:: Directions for this task ::
Give the count of lines in the records below that contain "good", and say nothing more.

:: Entries provided ::

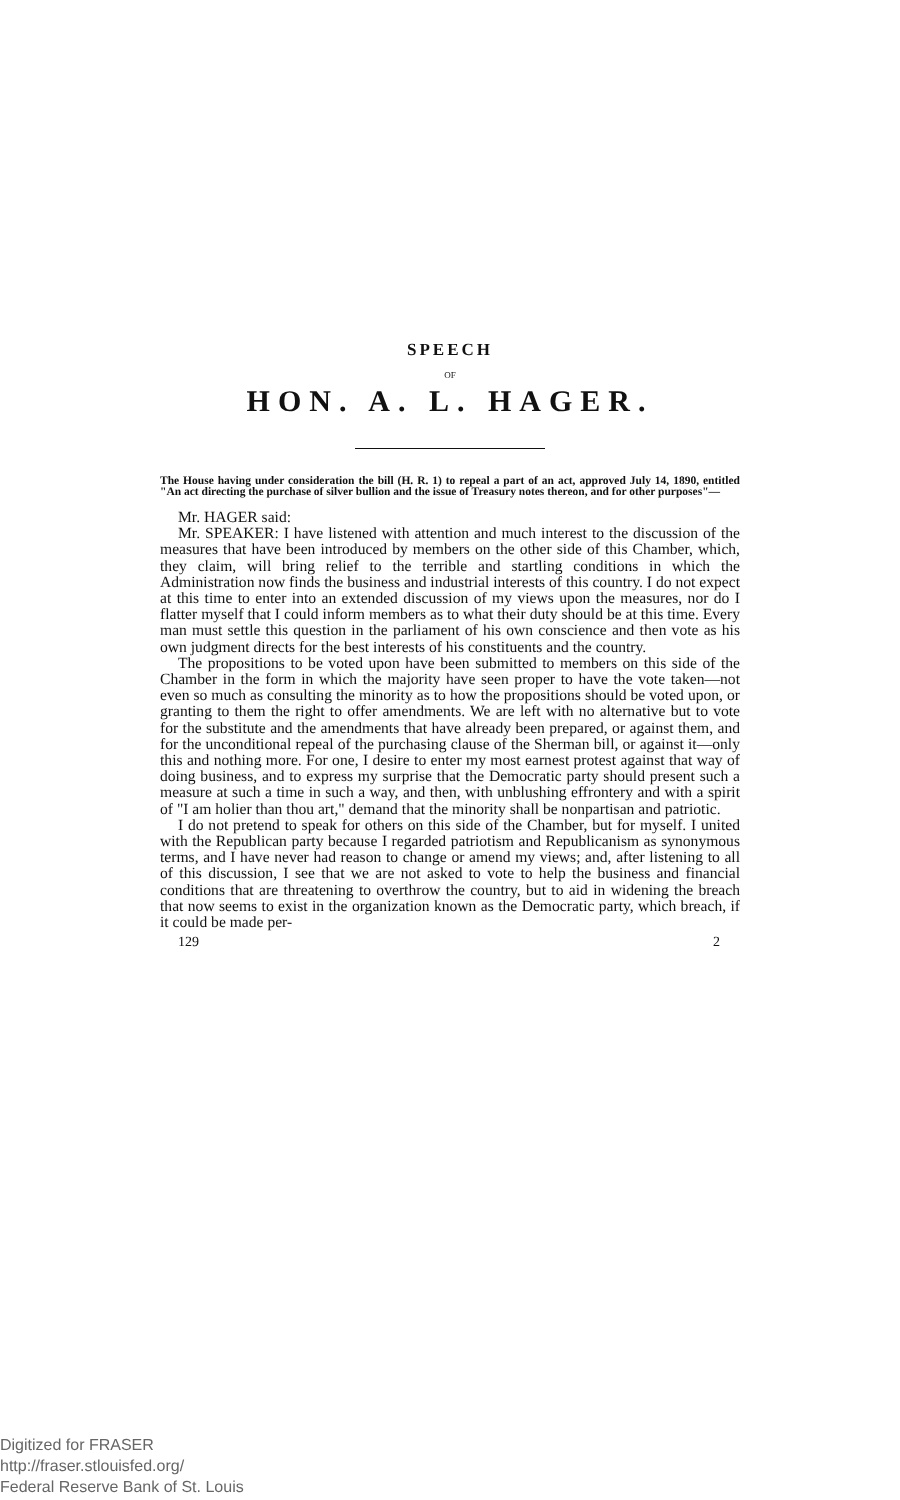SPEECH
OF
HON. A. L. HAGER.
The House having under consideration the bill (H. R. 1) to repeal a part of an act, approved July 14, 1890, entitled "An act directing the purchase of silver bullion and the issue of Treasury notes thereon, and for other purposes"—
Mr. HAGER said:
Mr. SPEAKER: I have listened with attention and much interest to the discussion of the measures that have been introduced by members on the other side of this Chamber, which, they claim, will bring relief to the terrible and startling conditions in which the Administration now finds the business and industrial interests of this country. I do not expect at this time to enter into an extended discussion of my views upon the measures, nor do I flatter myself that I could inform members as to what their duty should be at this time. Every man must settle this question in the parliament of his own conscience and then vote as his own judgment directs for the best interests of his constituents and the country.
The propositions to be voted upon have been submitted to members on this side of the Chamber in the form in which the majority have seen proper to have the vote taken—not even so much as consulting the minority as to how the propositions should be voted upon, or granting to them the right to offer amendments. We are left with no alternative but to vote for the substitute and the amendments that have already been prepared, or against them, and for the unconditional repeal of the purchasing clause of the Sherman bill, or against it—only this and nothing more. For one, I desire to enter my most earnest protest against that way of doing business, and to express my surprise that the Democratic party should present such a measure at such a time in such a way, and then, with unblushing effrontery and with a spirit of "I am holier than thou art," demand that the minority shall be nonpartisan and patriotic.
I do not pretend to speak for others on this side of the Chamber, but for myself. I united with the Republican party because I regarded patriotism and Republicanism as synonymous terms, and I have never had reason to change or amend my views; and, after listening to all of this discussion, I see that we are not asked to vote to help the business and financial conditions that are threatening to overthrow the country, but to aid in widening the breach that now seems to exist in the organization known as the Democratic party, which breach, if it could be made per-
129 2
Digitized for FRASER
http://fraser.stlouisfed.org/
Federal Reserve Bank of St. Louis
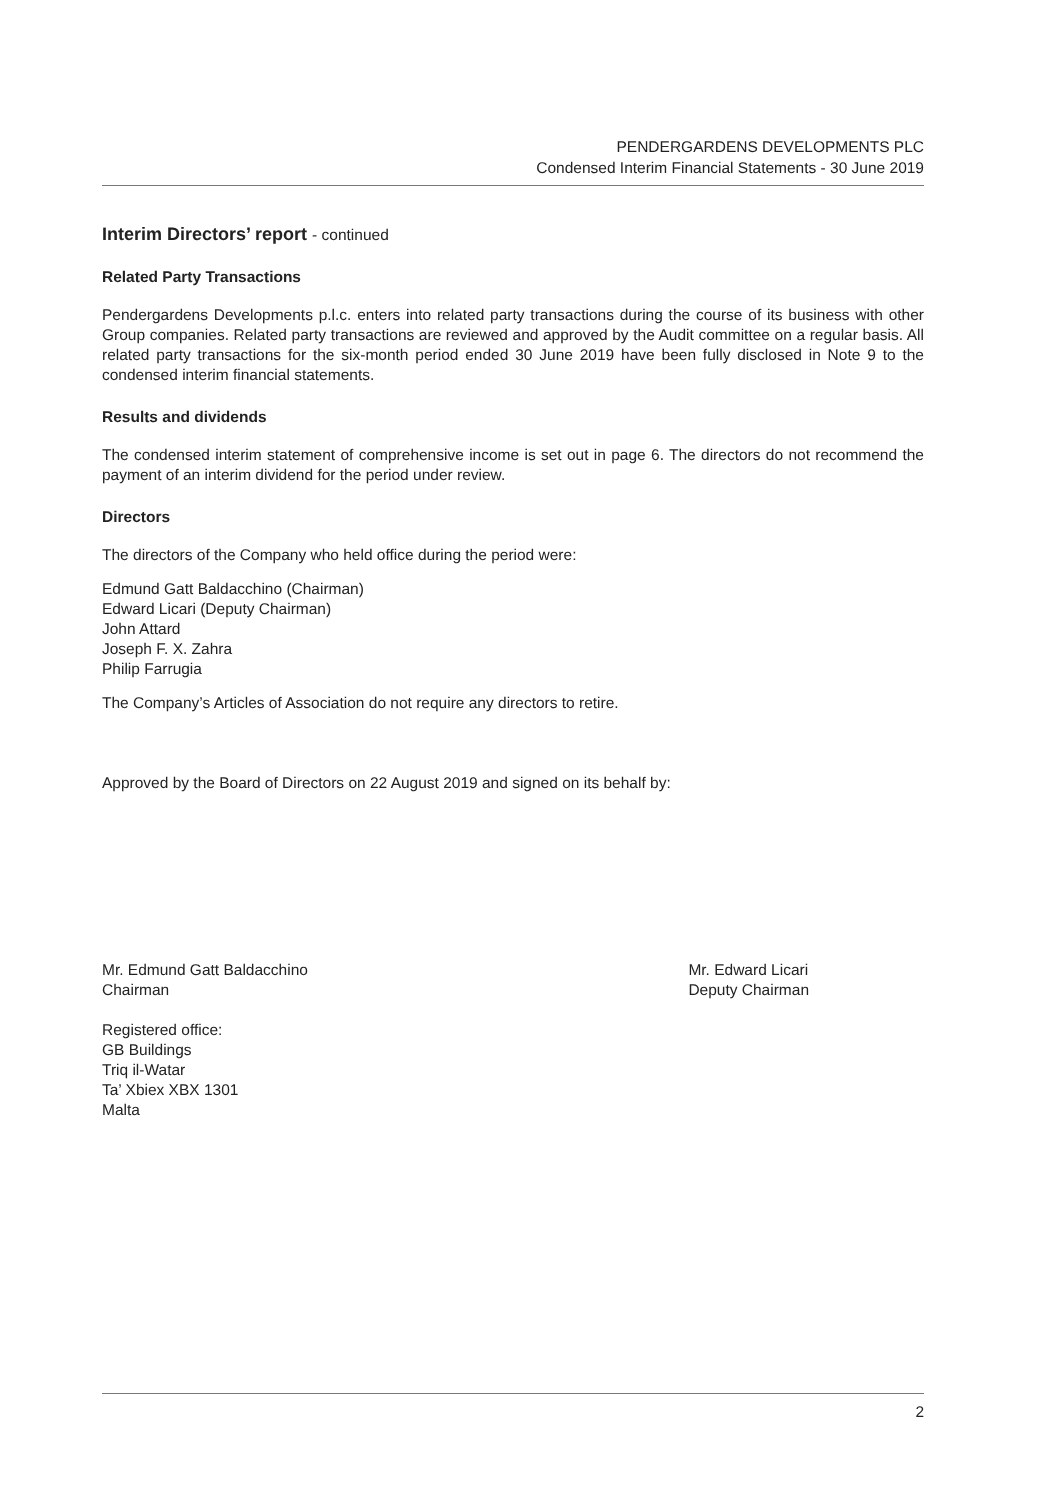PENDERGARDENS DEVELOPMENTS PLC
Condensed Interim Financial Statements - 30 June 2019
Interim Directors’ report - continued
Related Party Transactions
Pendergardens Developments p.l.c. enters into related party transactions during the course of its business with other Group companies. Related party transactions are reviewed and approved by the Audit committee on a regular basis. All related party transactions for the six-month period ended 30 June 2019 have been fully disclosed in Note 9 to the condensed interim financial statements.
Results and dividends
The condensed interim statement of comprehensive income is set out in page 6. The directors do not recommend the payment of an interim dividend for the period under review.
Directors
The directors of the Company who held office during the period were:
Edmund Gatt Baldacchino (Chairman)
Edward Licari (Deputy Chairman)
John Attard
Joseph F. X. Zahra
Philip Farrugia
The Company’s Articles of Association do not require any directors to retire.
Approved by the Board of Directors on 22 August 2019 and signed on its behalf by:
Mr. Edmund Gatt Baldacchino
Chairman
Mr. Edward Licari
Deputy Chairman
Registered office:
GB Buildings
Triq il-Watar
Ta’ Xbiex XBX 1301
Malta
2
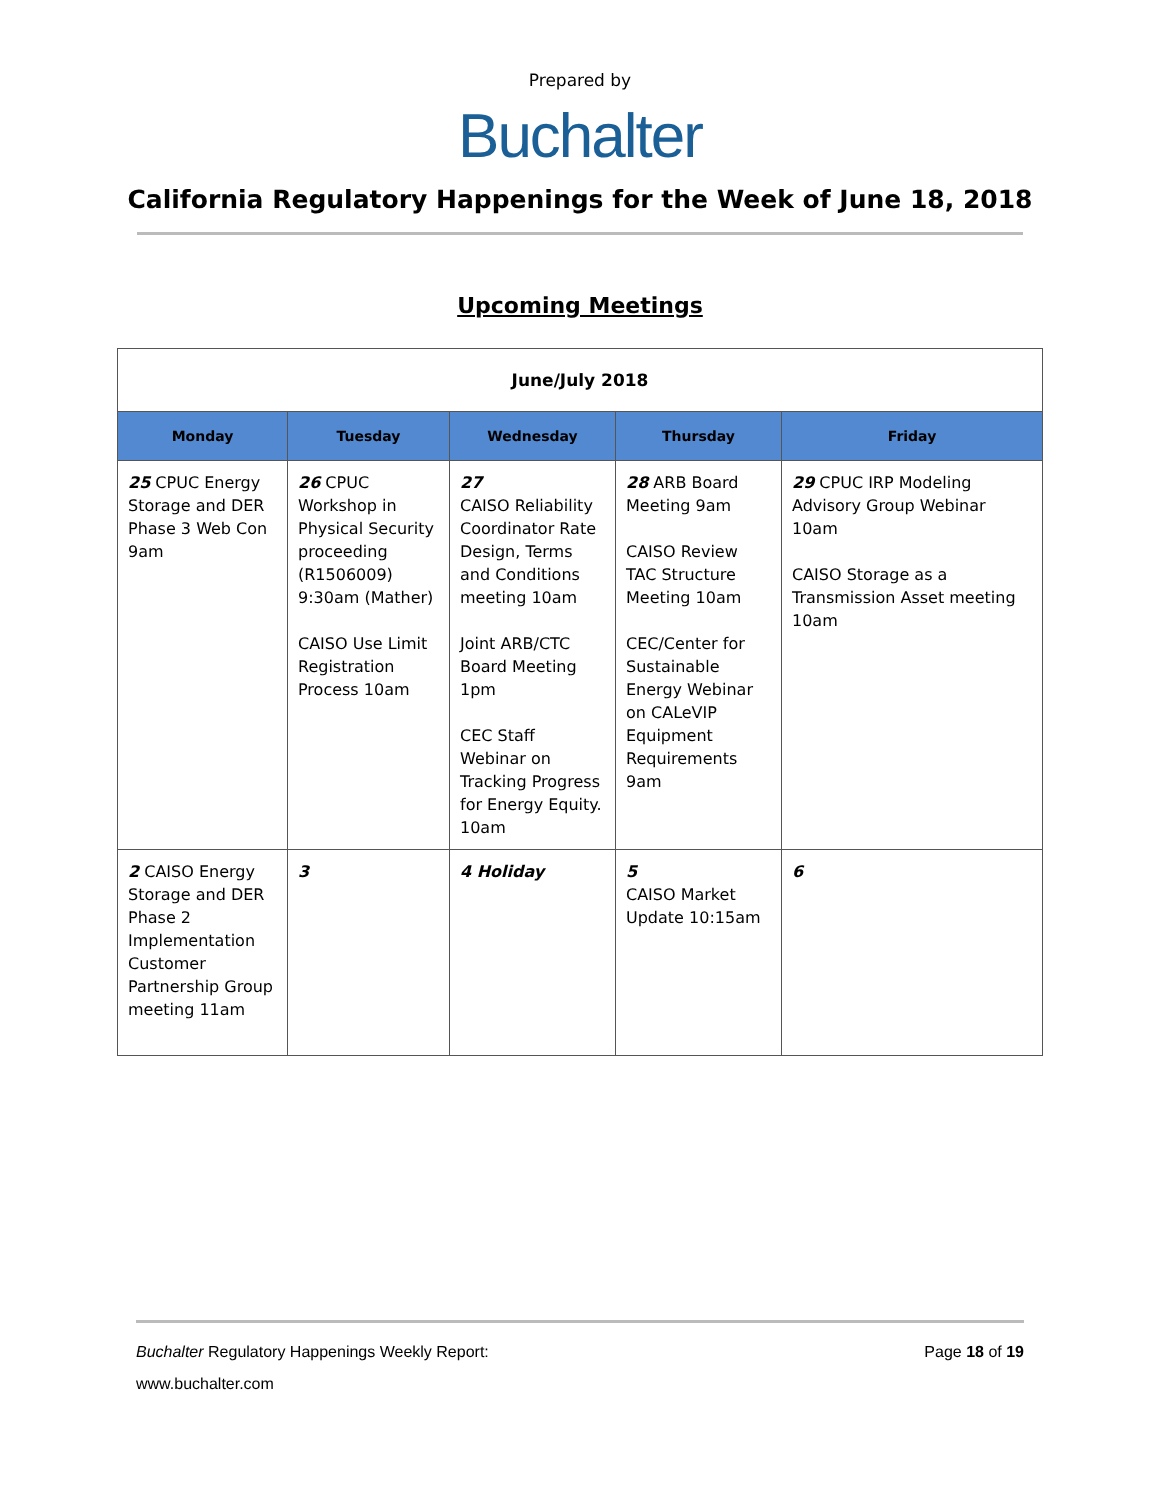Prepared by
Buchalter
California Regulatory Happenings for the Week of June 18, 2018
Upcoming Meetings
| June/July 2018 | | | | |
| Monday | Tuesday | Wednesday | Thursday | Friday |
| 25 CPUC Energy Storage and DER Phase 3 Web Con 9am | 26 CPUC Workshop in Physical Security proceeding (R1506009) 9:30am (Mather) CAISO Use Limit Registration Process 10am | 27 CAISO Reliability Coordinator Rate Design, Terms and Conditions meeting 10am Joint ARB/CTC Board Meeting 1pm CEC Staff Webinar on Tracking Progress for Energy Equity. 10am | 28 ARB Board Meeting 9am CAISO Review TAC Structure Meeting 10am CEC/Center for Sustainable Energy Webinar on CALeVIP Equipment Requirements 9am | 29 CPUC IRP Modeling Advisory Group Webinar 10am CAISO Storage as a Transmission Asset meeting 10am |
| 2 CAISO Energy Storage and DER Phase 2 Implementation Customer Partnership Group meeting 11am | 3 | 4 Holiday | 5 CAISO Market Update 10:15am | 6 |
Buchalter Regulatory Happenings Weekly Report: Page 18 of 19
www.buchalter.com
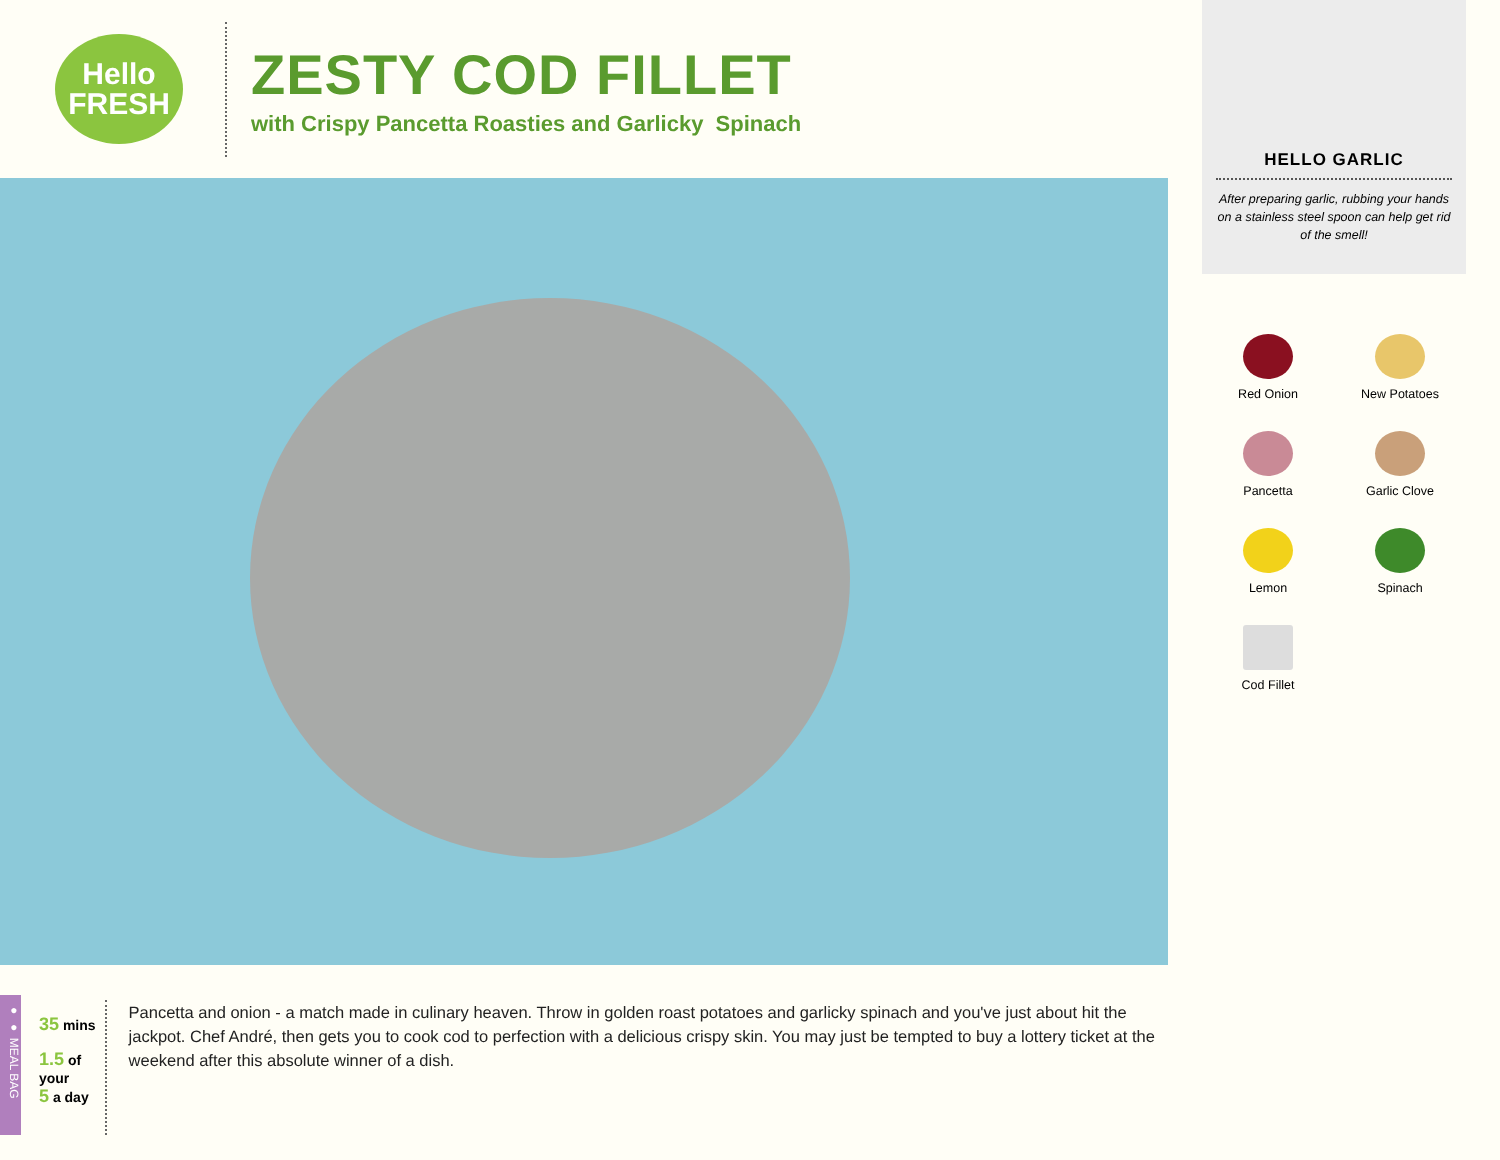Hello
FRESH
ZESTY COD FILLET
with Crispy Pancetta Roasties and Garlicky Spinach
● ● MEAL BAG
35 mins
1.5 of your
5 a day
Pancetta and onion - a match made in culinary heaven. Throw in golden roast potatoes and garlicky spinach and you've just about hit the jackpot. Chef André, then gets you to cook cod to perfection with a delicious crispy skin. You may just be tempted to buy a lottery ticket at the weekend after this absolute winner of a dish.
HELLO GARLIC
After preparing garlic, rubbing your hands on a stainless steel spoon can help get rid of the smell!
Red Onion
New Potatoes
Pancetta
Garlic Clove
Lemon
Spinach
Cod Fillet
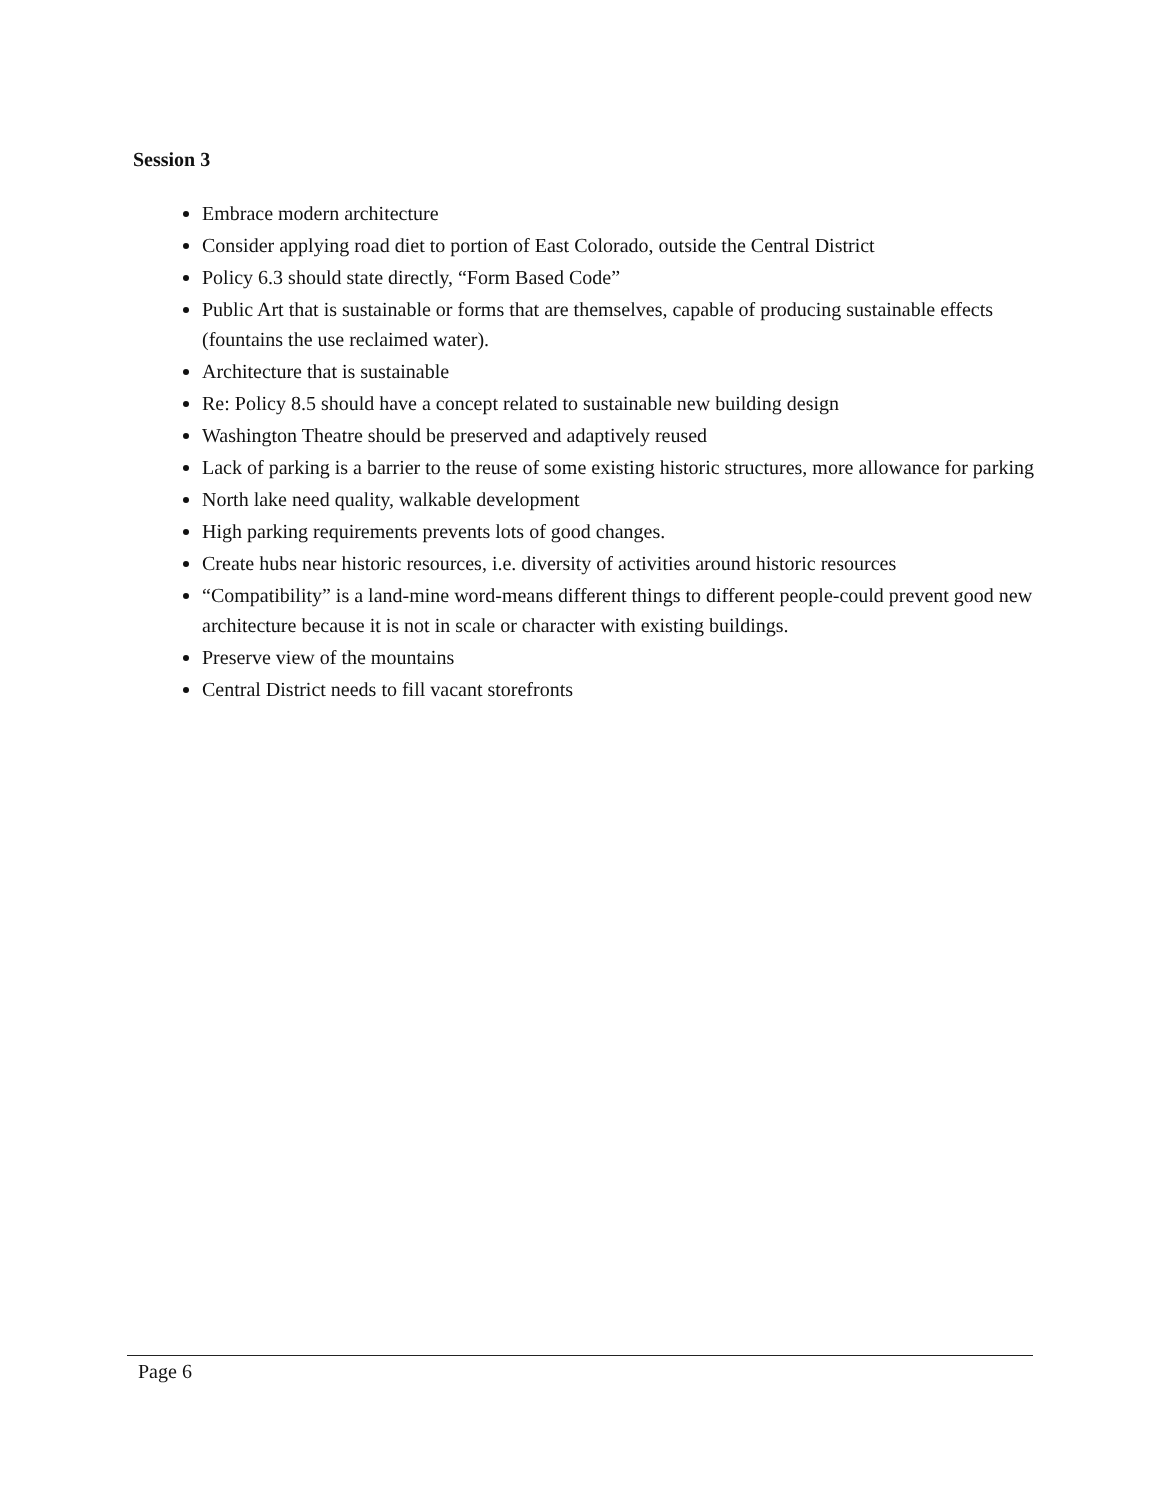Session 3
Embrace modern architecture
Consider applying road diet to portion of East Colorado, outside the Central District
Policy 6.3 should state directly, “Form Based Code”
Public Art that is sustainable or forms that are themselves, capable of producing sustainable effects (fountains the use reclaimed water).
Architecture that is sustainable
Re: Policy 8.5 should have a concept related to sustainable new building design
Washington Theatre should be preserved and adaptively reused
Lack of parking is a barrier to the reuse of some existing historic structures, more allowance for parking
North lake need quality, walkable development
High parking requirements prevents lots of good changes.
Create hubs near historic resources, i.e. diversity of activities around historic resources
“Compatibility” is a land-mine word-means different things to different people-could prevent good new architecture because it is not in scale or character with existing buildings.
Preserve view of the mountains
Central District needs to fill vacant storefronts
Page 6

:: Task response ::
2